AI modelling is an iterative step within the complete workflow, and engineers must track the changes they are making to the model throughout this step. Tracking changes and recording training iterations is crucial as it helps the engineer explain the parameters that lead to the most accurate model and create reproducible results.


Step 3: Simulation and Test

AI models exist within a larger system and must work with all other pieces in the system. Consider an automated driving scenario: You start with a perception system for detecting objects (pedestrians, cars, stop signs), but this must also integrate with other systems for localisation, path planning, controls, and more. Simulation and testing for accuracy are key to validating that the AI model is working properly, and everything works well together with other systems, before deploying a model into the real world.
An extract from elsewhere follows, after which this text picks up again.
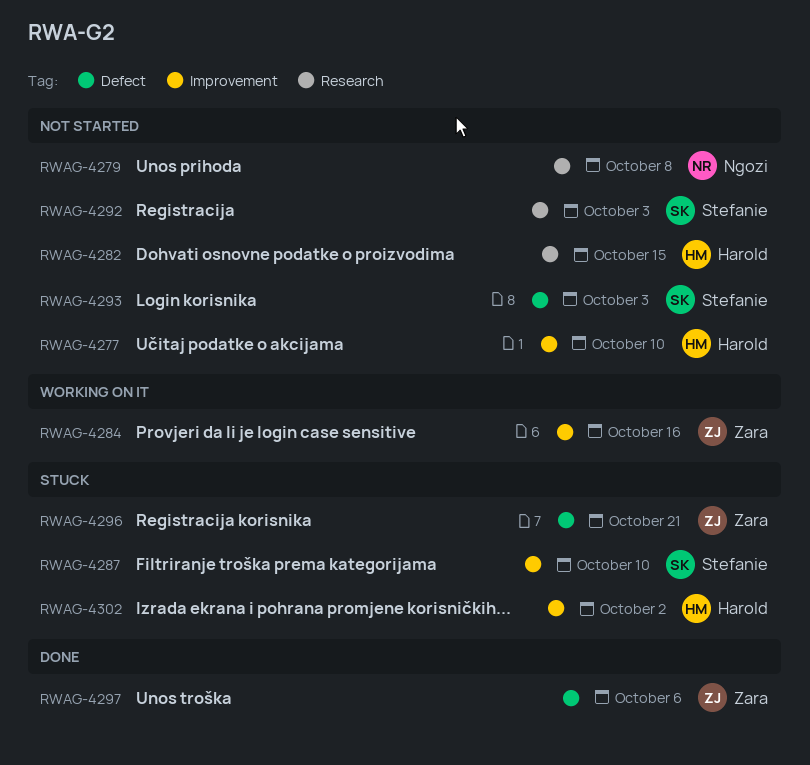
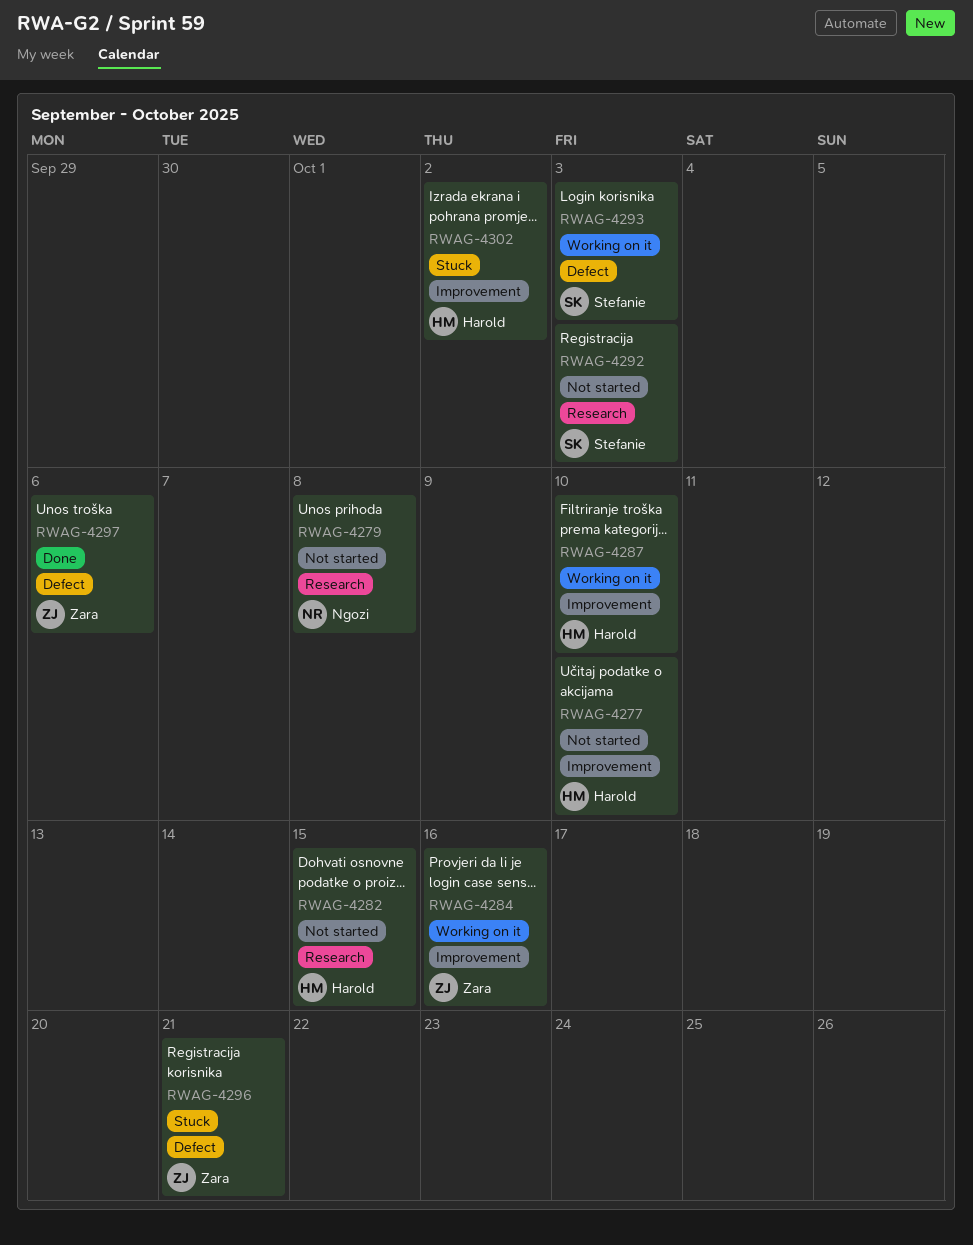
RWAG-4287, status: Stuck -> Working on it
RWAG-4287, owner: Stefanie -> Harold
RWAG-4293, status: Not started -> Working on it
Trust is achieved after you have successfully simulated and tested all cases you expect the model to see and can verify that the model performs on target. We created tools in Simulink to allow engineers to verify that the model works as desired for all the anticipated use cases, avoiding redesigns that are costly both in money and time.

Step 4: Deployment

Once you are ready to deploy, the target hardware is next—in other words, readying the model in the final language in which it will be implemented. This step typically requires design engineers to share an implementation-ready model, allowing them to fit that model into the designated hardware environment.

By following these four steps, engineers will set themselves up for success. Taking advantage of the tools and aid available to them will help them navigate what can be an intimidating environment.